How to Use NumPy for Descriptive Statistics

Updated: January 22, 2024 By: Guest Contributor Post a comment

Introduction

NumPy (Numerical Python) is an open-source Python library that’s widely used for scientific computing, especially when it comes to performing mathematical operations on large, multi-dimensional arrays and matrices. It is particularly popular in the fields of data analysis, machine learning, and engineering. Descriptive statistics is one of the essential concepts in statistics, which describes the basic features of data through quantitative summaries and visualizations. In this tutorial, we will explore how NumPy can be used to compute various descriptive statistical measures.

Getting Things Ready

Before diving into calculations, ensure that you have NumPy installed. If not, install it using pip:

pip install numpy

After installation, you can import NumPy:

import numpy as np

Basic Statistics with NumPy

To demonstrate some basic descriptive statistics, let’s begin with creating some example data using NumPy:

data = np.array([1, 2, 3, 4, 5, 6, 7, 8, 9, 10])

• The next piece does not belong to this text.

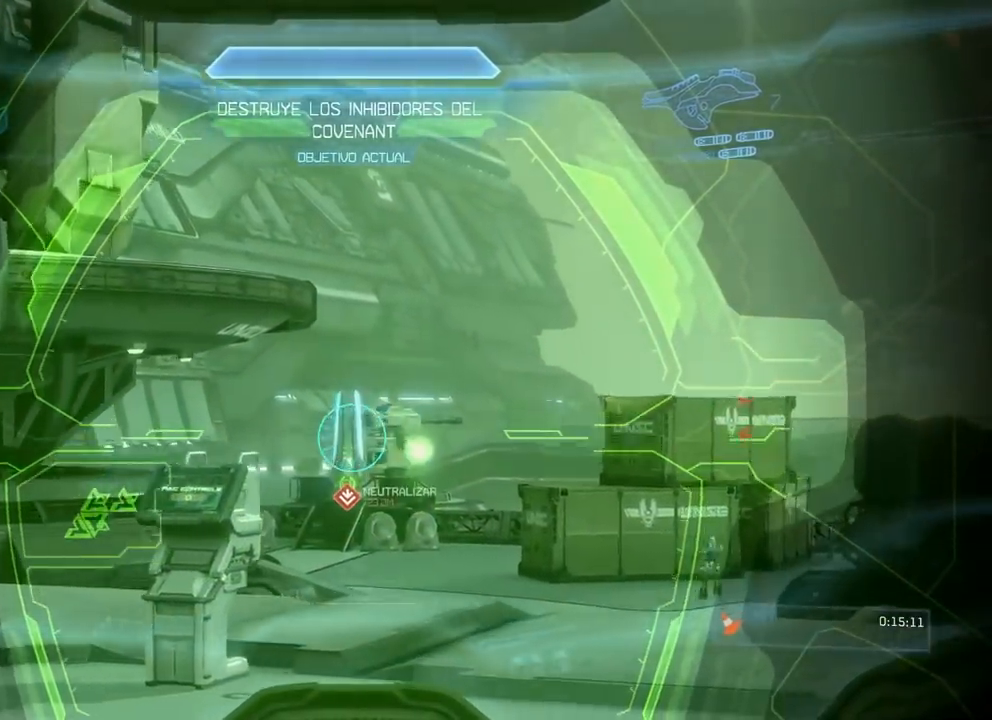
Gameplay with a controller (Xbox layout); each line is a JSON object with the inputs held at the frame after it. "events" lists button and stick changes between this image and that frame as [ms after this image, input, new state], when the widget could be followed in between. Not read: DPAD_RIGHT DPAD_UP HOME L3 R3 START X Y.
{"buttons": [], "left_stick": "up-left", "right_stick": "center", "events": [[200, "right_stick", "down-left"], [367, "right_stick", "center"]]}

Now let’s calculate some basic descriptive statistics:

Mean

mean_value = np.mean(data)
print(f'Mean Value: {mean_value}')
# Output: Mean Value: 5.5

Median

median_value = np.median(data)
print(f'Median Value: {median_value}')
# Output: Median Value: 5.5

Standard Deviation

std_dev = np.std(data)
print(f'Standard Deviation: {std_dev}')
# Output: Standard Deviation: 2.8722813232690143

Variance

variance = np.var(data)
print(f'Variance: {variance}')
# Output: Variance: 8.25

This is just the tip of the iceberg. NumPy offers a comprehensive set of functions for more complex statistical measurements. Let’s delve into some more advanced concepts.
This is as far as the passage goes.